## The problem
Look through the data below and count each line where the word "also" appears. Reply with the count alone.

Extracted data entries
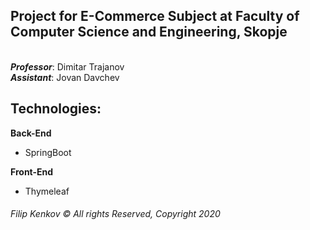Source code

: <h2>
  <b>Project for E-Commerce Subject at Faculty of Computer Science and Engineering, Skopje</b>
</h2></br>
<b><i>Professor</i></b>: Dimitar Trajanov</br>
<b><i>Assistant</i></b>: Jovan Davchev

<h2>Technologies:</h2>
  <b>Back-End</b>
  <ul>
  <li>SpringBoot</li>
  </ul>
  <b>Front-End</b>
  <ul>
  <li>Thymeleaf</li>
  </ul>
  
  <h6>Filip Kenkov © All rights Reserved, Copyright 2020</h6>

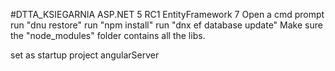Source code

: #DTTA_KSIEGARNIA 
ASP.NET 5 RC1
EntityFramework 7
Open a cmd prompt
run "dnu restore"
run "npm install"
run "dnx ef database update"
Make sure the "node_modules" folder contains all the libs.

set as startup project angularServer
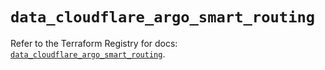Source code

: # `data_cloudflare_argo_smart_routing`

Refer to the Terraform Registry for docs: [`data_cloudflare_argo_smart_routing`](https://registry.terraform.io/providers/cloudflare/cloudflare/5.2.0/docs/data-sources/argo_smart_routing).
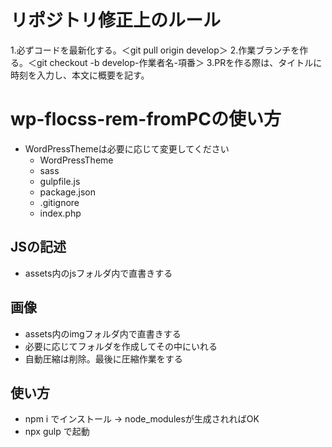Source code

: # リポジトリ修正上のルール
1.必ずコードを最新化する。＜git pull origin develop＞
2.作業ブランチを作る。＜git checkout -b develop-作業者名-項番＞
3.PRを作る際は、タイトルに時刻を入力し、本文に概要を記す。

# wp-flocss-rem-fromPCの使い方


- WordPressThemeは必要に応じて変更してください
	- WordPressTheme
	- sass
	- gulpfile.js
	- package.json
	- .gitignore
	- index.php

## JSの記述
- assets内のjsフォルダ内で直書きする


## 画像
- assets内のimgフォルダ内で直書きする
- 必要に応じてフォルダを作成してその中にいれる
- 自動圧縮は削除。最後に圧縮作業をする

## 使い方
- npm i でインストール → node_modulesが生成されればOK
- npx gulp で起動

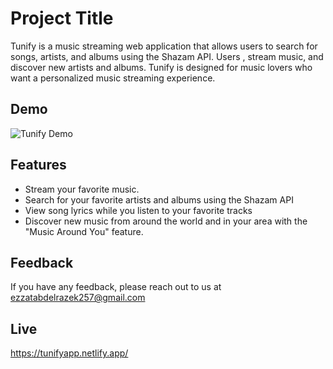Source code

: 
# Project Title

Tunify is a music streaming web application that allows users to search for songs, artists, and albums using the Shazam API. Users , stream music, and discover new artists and albums. Tunify is designed for music lovers who want a personalized music streaming experience.

## Demo
![Tunify Demo]([http://url/to/img.png](https://drive.google.com/u/0/uc?id=1oqMII8FHCJLCFzQE3Q85T9C3GEoMPUm9&export=download))


## Features

- Stream your favorite music.
- Search for your favorite artists and albums using the Shazam API
- View song lyrics while you listen to your favorite tracks
- Discover new music from around the world and in your area with the "Music Around You" feature.


## Feedback

If you have any feedback, please reach out to us at ezzatabdelrazek257@gmail.com

## Live

https://tunifyapp.netlify.app/

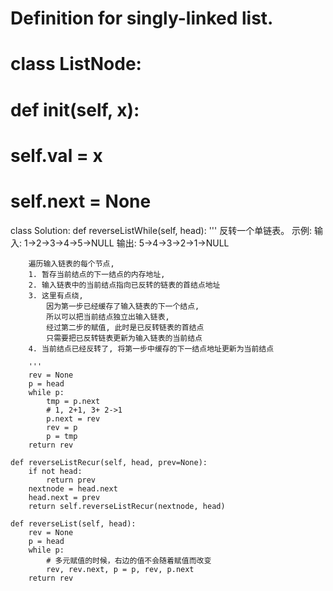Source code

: # Definition for singly-linked list.
# class ListNode:
#     def __init__(self, x):
#         self.val = x
#         self.next = None


class Solution:
    def reverseListWhile(self, head):
        '''
        反转一个单链表。
        示例:
        输入: 1->2->3->4->5->NULL
        输出: 5->4->3->2->1->NULL

        遍历输入链表的每个节点, 
        1. 暂存当前结点的下一结点的内存地址, 
        2. 输入链表中的当前结点指向已反转的链表的首结点地址
        3. 这里有点绕, 
            因为第一步已经缓存了输入链表的下一个结点, 
            所以可以把当前结点独立出输入链表, 
            经过第二步的赋值, 此时是已反转链表的首结点
            只需要把已反转链表更新为输入链表的当前结点
        4. 当前结点已经反转了, 将第一步中缓存的下一结点地址更新为当前结点
        
        '''
        rev = None
        p = head
        while p:
            tmp = p.next
            # 1, 2+1, 3+ 2->1
            p.next = rev
            rev = p
            p = tmp
        return rev

    def reverseListRecur(self, head, prev=None):
        if not head:
            return prev
        nextnode = head.next
        head.next = prev
        return self.reverseListRecur(nextnode, head)

    def reverseList(self, head):
        rev = None
        p = head
        while p:
            # 多元赋值的时候，右边的值不会随着赋值而改变
            rev, rev.next, p = p, rev, p.next
        return rev
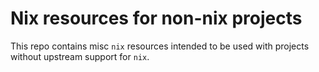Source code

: # Nix resources for non-nix projects

This repo contains misc `nix` resources intended to be used with projects
without upstream support for `nix`.
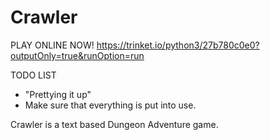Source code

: # Crawler

PLAY ONLINE NOW!
https://trinket.io/python3/27b780c0e0?outputOnly=true&runOption=run

TODO LIST
 - "Prettying it up"
 -  Make sure that everything is put into use.

Crawler is a text based Dungeon Adventure game. 
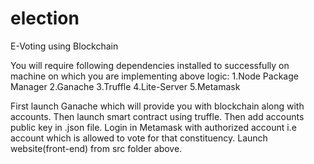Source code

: # election

E-Voting using Blockchain

You will require following dependencies installed to successfully on machine on which you are implementing above logic:
1.Node Package Manager
2.Ganache
3.Truffle
4.Lite-Server
5.Metamask

First launch Ganache which will provide you with blockchain along with accounts.
Then launch smart contract using truffle.
Then add accounts public key in .json file.
Login in Metamask with authorized account i.e account which is allowed to vote for that constituency.
Launch website(front-end) from src folder above.
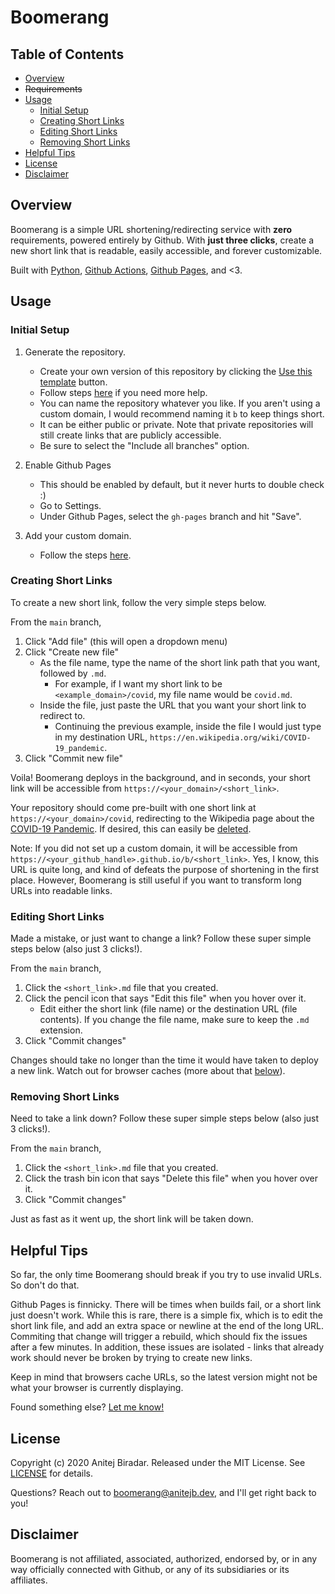 # Boomerang

## Table of Contents
- [Overview](#overview)
- ~~Requirements~~
- [Usage](#usage)
    - [Initial Setup](#initial-setup)
    - [Creating Short Links](#creating-short-links)
    - [Editing Short Links](#editing-short-links)
    - [Removing Short Links](#removing-short-links)
- [Helpful Tips](#helpful-tips)
- [License](#license)
- [Disclaimer](#disclaimer)

## Overview
Boomerang is a simple URL shortening/redirecting service with **zero** requirements, powered entirely by Github. With **just three clicks**, create a new short link that is readable, easily accessible, and forever customizable.

Built with [Python](https://www.python.org/), [Github Actions](https://github.com/features/actions), [Github Pages](https://pages.github.com/), and <3.

## Usage

### Initial Setup
1. Generate the repository.
    - Create your own version of this repository by clicking the [Use this template](https://github.com/anitejb/boomerang/generate) button.
    - Follow steps [here](https://docs.github.com/en/free-pro-team@latest/github/creating-cloning-and-archiving-repositories/creating-a-repository-from-a-template) if you need more help.
    - You can name the repository whatever you like. If you aren't using a custom domain, I would recommend naming it `b` to keep things short.
    - It can be either public or private. Note that private repositories will still create links that are publicly accessible.
    - Be sure to select the "Include all branches" option.

2. Enable Github Pages
    - This should be enabled by default, but it never hurts to double check :)
    - Go to Settings.
    - Under Github Pages, select the `gh-pages` branch and hit "Save".

3. Add your custom domain.
    - Follow the steps [here](https://docs.github.com/en/free-pro-team@latest/github/working-with-github-pages/managing-a-custom-domain-for-your-github-pages-site#configuring-a-subdomain).

### Creating Short Links
To create a new short link, follow the very simple steps below.

From the `main` branch,

1. Click "Add file" (this will open a dropdown menu)
2. Click "Create new file"
    - As the file name, type the name of the short link path that you want, followed by `.md`.
        - For example, if I want my short link to be `<example_domain>/covid`, my file name would be `covid.md`.
    - Inside the file, just paste the URL that you want your short link to redirect to.
        - Continuing the previous example, inside the file I would just type in my destination URL, `https://en.wikipedia.org/wiki/COVID-19_pandemic`.
3. Click "Commit new file"

Voila! Boomerang deploys in the background, and in seconds, your short link will be accessible from `https://<your_domain>/<short_link>`.

Your repository should come pre-built with one short link at `https://<your_domain>/covid`, redirecting to the Wikipedia page about the [COVID-19 Pandemic](https://en.wikipedia.org/wiki/COVID-19_pandemic). If desired, this can easily be [deleted](#removing-short-links).

Note: If you did not set up a custom domain, it will be accessible from `https://<your_github_handle>.github.io/b/<short_link>`. Yes, I know, this URL is quite long, and kind of defeats the purpose of shortening in the first place. However, Boomerang is still useful if you want to transform long URLs into readable links.

### Editing Short Links
Made a mistake, or just want to change a link? Follow these super simple steps below (also just 3 clicks!).

From the `main` branch,

1. Click the `<short_link>.md` file that you created.
2. Click the pencil icon that says "Edit this file" when you hover over it.
    - Edit either the short link (file name) or the destination URL (file contents). If you change the file name, make sure to keep the `.md` extension.
3. Click "Commit changes"

Changes should take no longer than the time it would have taken to deploy a new link. Watch out for browser caches (more about that [below](#helpful-tips)).

### Removing Short Links
Need to take a link down? Follow these super simple steps below (also just 3 clicks!).

From the `main` branch,

1. Click the `<short_link>.md` file that you created.
2. Click the trash bin icon that says "Delete this file" when you hover over it.
3. Click "Commit changes"

Just as fast as it went up, the short link will be taken down.

## Helpful Tips
So far, the only time Boomerang should break if you try to use invalid URLs. So don't do that.

Github Pages is finnicky. There will be times when builds fail, or a short link just doesn't work. While this is rare, there is a simple fix, which is to edit the short link file, and add an extra space or newline at the end of the long URL. Commiting that change will trigger a rebuild, which should fix the issues after a few minutes. In addition, these issues are isolated - links that already work should never be broken by trying to create new links.

Keep in mind that browsers cache URLs, so the latest version might not be what your browser is currently displaying.

Found something else? [Let me know!](https://github.com/anitejb/boomerang/issues)

## License
Copyright (c) 2020 Anitej Biradar. Released under the MIT License. See
[LICENSE](LICENSE) for details.

Questions? Reach out to [boomerang@anitejb.dev](mailto:boomerang@anitejb.dev), and I'll get right back to you!

## Disclaimer
Boomerang is not affiliated, associated, authorized, endorsed by, or in any way officially connected with Github, or any of its subsidiaries or its affiliates.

## Task response
2